-- Opening Marker --
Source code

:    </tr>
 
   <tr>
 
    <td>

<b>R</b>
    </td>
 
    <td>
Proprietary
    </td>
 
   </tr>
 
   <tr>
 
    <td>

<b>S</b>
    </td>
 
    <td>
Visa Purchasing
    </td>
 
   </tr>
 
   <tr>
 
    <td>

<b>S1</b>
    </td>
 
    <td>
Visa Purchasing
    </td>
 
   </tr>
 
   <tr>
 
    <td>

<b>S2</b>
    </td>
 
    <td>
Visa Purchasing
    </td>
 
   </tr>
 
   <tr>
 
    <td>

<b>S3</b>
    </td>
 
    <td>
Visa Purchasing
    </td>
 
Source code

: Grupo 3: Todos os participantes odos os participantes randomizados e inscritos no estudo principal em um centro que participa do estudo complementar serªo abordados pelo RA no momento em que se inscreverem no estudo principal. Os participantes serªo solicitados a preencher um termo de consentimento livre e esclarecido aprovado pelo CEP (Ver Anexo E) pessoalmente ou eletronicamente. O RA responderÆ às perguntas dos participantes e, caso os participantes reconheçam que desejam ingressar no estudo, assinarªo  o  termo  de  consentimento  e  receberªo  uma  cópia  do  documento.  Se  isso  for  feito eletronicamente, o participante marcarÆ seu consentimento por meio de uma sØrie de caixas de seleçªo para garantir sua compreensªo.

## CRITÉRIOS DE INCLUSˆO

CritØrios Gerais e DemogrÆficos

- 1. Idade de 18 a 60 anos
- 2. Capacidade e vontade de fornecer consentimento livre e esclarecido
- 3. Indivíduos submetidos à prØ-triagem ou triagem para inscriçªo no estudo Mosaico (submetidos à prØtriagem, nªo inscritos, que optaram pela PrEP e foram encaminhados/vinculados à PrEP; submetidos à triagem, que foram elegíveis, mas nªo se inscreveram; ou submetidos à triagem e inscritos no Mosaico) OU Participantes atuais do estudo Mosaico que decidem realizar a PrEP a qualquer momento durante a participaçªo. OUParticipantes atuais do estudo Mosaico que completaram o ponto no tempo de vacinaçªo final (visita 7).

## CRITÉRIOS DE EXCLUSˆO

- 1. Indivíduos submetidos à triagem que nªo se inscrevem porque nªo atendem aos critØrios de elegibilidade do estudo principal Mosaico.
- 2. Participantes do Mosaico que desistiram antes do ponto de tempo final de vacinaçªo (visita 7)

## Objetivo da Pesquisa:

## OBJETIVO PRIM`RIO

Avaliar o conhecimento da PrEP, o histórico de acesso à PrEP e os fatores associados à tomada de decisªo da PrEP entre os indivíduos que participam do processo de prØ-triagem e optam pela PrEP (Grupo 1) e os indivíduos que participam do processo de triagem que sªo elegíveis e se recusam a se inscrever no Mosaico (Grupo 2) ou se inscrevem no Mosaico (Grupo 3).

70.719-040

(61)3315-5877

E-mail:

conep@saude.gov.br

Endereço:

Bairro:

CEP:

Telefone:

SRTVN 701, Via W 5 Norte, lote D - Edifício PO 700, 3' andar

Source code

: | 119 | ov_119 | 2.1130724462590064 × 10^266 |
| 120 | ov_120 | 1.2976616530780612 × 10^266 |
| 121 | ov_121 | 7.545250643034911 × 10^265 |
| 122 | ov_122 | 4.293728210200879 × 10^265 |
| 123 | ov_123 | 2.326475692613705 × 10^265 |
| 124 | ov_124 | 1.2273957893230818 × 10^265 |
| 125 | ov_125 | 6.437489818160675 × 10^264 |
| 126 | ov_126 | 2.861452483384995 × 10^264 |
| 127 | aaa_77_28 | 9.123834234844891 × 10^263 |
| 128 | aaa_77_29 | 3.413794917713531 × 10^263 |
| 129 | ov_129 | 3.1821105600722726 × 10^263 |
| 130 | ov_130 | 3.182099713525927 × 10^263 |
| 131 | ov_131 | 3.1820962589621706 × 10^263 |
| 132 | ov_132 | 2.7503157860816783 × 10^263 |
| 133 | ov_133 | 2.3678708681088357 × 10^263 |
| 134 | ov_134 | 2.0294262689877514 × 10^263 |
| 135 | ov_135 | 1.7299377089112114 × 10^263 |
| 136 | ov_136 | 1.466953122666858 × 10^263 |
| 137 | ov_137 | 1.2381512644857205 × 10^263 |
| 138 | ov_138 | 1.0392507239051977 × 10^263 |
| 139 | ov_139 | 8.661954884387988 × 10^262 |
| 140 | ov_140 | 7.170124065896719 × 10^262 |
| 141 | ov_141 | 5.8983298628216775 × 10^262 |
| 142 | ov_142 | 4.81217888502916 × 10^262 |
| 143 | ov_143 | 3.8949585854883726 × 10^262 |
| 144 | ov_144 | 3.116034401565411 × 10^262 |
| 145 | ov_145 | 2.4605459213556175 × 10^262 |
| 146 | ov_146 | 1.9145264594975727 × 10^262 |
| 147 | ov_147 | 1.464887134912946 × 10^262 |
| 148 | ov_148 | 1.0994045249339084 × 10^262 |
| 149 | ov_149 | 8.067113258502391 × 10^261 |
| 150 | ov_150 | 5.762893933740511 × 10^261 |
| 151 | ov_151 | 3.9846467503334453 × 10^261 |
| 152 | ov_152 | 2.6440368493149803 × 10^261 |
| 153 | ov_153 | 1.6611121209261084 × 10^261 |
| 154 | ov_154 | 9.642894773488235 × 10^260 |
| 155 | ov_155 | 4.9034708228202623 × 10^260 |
-- Closing Marker --
* WORK REQUEST
Filter the listing above by the word "submetidos"; copy each line that passes.

* ANSWER TO THIS EXERCISE
- 3. Indivíduos submetidos à prØ-triagem ou triagem para inscriçªo no estudo Mosaico (submetidos à prØtriagem, nªo inscritos, que optaram pela PrEP e foram encaminhados/vinculados à PrEP; submetidos à triagem, que foram elegíveis, mas nªo se inscreveram; ou submetidos à triagem e inscritos no Mosaico) OU Participantes atuais do estudo Mosaico que decidem realizar a PrEP a qualquer momento durante a participaçªo. OUParticipantes atuais do estudo Mosaico que completaram o ponto no tempo de vacinaçªo final (visita 7).
- 1. Indivíduos submetidos à triagem que nªo se inscrevem porque nªo atendem aos critØrios de elegibilidade do estudo principal Mosaico.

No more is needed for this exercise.